If you are trying for a baby, it is worth considering making some changes to your lifestyle to help increase your chances of falling pregnant.

Dr Ellie Rayner, obstetrician, gynaecologist, and the founder of The Maternity Collective, has given us advice on the five best ways to overhaul your lifestyle to help with fertility.

Stop smoking

"Smoking causes fertility problems in both men and women and stopping smoking can reverse any damage," she warns. "Stopping smoking is the single most important thing you can do to improve your long-term health and it one of the most important things you can do to improve your future baby’s health, growth and development. Ideally, stop smoking at least four months before becoming pregnant for maximum benefit, but any reduction, even during pregnancy, will be beneficial for you and your future baby’s wellbeing."

Eat a balanced diet

"Being overweight can affect your fertility, cause additional health problems during pregnancy, such as miscarriage or pregnancy diabetes, and even affect the future health of your child," she explains. "Try and eat a healthy, balanced diet and avoid ready-prepared or processed food where possible. If you can bring your BMI (body mass index) down even by one or two points before and when trying to conceive this can make a big difference."

Avoid alcohol

"Drinking alcohol can affect both male and female fertility and when you drink whilst pregnant, alcohol passes through your blood to your baby via the placenta and can cause developmental problems," the expert warns. "Doctors are still unsure how much alcohol is safe to consume so the general advice is if you are considering pregnancy, or trying to conceive, avoid drinking alcohol."

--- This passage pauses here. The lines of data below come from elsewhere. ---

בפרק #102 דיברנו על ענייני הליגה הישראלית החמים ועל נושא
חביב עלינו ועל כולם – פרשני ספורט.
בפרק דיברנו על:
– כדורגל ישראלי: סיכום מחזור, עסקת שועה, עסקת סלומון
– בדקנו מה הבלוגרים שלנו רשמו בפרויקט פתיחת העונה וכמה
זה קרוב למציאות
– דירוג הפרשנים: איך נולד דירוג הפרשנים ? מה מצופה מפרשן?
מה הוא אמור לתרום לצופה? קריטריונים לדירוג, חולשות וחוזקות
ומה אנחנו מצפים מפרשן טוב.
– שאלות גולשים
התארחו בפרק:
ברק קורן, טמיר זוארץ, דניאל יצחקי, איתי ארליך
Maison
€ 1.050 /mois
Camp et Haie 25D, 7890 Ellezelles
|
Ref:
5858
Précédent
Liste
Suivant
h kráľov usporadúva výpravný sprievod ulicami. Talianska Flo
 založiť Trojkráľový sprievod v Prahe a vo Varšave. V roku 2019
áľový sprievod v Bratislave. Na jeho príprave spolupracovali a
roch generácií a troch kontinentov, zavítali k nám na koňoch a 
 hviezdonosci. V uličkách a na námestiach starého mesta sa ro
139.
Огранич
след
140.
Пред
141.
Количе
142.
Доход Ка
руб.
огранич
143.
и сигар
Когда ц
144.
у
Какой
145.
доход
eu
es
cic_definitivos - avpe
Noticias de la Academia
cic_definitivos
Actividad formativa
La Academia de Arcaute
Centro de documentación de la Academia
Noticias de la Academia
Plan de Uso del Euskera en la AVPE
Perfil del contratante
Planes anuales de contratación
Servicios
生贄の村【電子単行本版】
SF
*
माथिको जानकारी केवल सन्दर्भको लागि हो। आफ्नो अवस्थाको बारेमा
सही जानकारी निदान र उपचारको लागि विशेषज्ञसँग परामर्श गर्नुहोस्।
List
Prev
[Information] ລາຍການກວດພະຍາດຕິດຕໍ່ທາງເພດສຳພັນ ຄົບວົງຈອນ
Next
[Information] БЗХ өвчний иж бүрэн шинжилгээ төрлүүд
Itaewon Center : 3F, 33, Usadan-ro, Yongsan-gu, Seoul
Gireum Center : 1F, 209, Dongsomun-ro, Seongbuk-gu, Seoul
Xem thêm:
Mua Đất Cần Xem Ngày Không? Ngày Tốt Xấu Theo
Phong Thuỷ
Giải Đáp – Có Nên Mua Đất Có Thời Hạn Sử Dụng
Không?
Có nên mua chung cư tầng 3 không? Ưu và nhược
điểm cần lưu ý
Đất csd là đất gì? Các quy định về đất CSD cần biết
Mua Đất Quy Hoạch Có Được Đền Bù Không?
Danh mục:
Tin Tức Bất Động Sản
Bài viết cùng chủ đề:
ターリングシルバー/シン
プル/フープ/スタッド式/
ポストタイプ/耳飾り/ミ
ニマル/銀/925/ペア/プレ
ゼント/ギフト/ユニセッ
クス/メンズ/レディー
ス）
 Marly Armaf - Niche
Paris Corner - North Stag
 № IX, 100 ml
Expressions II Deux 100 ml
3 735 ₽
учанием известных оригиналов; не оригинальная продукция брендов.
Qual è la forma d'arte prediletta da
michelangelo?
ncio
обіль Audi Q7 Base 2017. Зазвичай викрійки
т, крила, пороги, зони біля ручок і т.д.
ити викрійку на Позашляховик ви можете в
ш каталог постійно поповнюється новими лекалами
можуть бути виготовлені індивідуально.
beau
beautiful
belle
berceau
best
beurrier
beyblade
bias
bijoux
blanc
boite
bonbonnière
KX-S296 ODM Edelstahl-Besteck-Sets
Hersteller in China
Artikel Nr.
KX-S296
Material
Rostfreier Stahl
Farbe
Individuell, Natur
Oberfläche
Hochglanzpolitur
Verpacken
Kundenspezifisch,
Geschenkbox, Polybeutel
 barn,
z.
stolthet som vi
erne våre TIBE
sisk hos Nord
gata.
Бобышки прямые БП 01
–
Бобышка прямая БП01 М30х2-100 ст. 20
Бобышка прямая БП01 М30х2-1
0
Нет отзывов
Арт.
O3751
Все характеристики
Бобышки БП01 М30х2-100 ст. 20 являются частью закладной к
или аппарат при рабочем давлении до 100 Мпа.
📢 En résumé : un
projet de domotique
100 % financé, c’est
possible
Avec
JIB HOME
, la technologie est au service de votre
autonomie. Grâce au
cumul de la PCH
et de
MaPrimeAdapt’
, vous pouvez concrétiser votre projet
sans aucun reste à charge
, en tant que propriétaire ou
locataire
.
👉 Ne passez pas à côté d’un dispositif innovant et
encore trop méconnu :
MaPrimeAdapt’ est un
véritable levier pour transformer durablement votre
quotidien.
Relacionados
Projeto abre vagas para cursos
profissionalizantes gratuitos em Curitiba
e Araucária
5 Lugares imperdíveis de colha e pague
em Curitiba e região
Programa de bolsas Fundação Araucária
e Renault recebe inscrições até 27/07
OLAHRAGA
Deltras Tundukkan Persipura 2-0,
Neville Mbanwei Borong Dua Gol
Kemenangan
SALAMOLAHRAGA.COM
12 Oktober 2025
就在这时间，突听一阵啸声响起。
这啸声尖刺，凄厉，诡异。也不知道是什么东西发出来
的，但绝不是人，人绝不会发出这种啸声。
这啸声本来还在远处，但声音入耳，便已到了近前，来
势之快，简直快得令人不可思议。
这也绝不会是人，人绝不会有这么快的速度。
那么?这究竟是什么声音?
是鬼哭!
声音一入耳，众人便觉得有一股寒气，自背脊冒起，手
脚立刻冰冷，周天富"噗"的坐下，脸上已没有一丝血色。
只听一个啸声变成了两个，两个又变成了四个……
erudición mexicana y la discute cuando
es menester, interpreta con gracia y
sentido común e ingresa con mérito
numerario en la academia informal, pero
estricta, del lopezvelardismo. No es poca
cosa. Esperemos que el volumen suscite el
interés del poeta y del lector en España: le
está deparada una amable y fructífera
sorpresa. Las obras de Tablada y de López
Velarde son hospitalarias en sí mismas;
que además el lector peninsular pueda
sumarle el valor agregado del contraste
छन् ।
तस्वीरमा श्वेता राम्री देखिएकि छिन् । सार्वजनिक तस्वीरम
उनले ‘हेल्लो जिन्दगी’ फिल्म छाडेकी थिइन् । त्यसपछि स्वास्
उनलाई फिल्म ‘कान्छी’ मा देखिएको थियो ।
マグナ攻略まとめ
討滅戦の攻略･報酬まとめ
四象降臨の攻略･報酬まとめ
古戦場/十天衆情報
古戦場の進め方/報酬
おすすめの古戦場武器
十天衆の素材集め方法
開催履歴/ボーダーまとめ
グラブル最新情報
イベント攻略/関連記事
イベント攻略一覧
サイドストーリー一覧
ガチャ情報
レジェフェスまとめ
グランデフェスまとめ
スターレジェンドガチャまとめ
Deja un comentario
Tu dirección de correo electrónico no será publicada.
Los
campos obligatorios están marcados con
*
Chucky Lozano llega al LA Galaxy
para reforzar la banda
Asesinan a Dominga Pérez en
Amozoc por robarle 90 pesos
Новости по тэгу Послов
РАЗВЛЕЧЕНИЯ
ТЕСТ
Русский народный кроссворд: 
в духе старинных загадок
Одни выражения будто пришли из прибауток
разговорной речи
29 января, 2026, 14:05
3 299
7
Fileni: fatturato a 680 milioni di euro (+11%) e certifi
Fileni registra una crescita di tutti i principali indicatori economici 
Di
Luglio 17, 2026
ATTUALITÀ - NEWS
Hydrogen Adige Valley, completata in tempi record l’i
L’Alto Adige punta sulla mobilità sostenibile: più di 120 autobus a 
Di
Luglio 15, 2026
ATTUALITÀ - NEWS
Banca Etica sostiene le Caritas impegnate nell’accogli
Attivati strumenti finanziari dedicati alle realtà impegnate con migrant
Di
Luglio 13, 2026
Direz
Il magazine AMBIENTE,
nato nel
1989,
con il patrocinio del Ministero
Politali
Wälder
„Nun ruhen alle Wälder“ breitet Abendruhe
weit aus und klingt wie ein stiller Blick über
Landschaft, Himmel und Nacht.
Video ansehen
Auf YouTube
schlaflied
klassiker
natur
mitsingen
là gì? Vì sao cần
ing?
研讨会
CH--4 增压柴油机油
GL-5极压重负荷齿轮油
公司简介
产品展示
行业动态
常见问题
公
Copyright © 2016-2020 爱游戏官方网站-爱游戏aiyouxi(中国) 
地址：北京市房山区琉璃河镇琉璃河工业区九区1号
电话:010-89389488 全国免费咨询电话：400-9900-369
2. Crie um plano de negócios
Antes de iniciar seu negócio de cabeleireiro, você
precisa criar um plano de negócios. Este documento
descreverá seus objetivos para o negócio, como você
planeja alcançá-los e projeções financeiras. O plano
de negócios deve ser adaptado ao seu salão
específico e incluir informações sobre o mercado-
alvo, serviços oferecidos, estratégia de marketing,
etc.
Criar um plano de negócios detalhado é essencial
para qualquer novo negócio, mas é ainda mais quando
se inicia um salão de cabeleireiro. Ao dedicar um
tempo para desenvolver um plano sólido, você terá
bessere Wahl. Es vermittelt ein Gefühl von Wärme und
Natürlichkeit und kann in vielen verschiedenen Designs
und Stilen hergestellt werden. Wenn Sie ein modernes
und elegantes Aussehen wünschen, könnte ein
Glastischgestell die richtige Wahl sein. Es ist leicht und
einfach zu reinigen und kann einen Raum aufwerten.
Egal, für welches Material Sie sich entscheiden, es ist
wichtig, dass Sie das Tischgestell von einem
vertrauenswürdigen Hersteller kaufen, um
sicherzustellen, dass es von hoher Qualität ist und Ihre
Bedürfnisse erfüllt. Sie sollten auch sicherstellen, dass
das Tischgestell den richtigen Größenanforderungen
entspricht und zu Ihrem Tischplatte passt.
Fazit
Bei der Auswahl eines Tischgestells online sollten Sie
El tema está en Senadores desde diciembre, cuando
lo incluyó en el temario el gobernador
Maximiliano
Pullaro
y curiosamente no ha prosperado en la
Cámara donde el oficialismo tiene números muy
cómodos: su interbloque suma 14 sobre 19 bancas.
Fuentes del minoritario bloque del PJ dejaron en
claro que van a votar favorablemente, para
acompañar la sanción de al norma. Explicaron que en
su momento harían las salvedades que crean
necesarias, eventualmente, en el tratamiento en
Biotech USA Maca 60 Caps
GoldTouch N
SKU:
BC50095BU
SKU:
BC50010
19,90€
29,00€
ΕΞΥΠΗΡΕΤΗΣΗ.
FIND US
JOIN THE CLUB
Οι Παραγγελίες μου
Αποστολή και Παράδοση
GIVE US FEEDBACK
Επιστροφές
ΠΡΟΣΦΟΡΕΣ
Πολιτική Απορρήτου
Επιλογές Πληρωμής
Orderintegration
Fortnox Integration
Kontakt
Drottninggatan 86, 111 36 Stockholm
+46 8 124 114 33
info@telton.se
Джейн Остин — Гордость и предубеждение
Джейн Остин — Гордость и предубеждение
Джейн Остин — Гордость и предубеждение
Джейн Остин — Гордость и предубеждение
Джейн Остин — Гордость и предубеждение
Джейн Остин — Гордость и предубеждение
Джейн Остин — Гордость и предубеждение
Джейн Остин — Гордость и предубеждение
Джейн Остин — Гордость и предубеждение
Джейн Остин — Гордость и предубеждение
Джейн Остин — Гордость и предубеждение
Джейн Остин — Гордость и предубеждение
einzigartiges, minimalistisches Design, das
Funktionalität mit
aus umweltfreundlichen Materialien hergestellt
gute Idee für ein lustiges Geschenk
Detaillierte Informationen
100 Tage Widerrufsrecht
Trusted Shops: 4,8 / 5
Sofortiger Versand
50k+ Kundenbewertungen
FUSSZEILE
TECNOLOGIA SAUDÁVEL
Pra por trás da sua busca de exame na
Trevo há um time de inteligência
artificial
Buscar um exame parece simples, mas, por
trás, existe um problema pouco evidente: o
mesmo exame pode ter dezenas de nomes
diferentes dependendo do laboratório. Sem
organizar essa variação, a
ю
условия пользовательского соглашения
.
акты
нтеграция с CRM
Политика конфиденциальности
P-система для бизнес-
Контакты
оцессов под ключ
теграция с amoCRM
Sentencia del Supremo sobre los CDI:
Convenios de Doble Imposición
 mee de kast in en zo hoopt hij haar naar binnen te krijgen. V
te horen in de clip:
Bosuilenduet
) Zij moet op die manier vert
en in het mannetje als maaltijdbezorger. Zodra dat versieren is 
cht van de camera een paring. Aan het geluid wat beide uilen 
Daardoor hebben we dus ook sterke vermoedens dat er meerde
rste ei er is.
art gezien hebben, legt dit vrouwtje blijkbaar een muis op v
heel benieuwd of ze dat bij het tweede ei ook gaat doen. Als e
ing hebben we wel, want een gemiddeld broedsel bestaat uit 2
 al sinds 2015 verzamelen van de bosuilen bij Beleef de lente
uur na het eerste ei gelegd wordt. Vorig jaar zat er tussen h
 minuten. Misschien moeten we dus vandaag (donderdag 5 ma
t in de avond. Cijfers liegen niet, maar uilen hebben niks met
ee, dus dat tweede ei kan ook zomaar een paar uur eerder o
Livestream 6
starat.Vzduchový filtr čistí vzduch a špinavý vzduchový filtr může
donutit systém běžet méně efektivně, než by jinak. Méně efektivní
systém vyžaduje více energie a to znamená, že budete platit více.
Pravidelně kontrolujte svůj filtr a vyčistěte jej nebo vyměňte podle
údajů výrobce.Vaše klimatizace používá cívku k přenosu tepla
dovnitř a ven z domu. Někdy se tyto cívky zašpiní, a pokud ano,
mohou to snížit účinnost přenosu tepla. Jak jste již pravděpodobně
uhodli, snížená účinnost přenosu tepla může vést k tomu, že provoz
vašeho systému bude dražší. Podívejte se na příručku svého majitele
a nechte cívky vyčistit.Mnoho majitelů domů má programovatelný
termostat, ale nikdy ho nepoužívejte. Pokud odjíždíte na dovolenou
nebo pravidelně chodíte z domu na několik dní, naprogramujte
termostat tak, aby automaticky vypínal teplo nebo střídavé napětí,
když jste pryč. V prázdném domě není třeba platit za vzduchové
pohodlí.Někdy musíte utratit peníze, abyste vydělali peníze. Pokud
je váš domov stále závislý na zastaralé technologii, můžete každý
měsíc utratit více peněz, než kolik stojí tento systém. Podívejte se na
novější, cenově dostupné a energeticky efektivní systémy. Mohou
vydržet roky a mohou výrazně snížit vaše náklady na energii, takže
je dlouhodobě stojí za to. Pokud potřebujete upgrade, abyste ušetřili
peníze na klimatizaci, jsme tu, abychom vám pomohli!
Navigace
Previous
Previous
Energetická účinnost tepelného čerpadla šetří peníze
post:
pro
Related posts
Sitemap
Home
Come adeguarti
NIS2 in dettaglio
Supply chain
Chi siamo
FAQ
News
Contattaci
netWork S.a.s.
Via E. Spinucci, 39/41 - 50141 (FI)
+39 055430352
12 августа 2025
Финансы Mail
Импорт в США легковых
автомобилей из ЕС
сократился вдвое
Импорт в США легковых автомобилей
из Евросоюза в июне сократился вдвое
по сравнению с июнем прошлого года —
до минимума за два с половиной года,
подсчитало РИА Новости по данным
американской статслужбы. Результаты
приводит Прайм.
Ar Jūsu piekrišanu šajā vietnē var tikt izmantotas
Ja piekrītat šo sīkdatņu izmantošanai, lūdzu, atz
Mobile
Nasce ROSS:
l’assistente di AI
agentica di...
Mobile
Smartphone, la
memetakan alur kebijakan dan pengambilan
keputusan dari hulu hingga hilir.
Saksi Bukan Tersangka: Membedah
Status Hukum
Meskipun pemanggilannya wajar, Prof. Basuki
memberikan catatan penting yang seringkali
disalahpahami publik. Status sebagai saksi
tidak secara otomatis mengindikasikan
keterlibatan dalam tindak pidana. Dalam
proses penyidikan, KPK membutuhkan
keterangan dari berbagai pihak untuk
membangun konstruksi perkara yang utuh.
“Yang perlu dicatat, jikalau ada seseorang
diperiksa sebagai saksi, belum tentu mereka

Stop any recreational drug use

"Using illegal or recreational drugs, such as cannabis, cocaine and other drugs such as ecstasy, ketamine and amphetamines may contribute to fertility problems. In women, heavy cannabis use can cause hormone imbalance so women who use it are likely to have problems getting pregnant," Dr Rayner says.

Undertake regular exercise

"Exercising, and being active regularly, can boost your fertility and will help you have a healthier pregnancy and birth. If you don’t exercise very much currently, you can still start now with 15 minutes 3-4 times a week and increase gradually as you feel able," she recommends.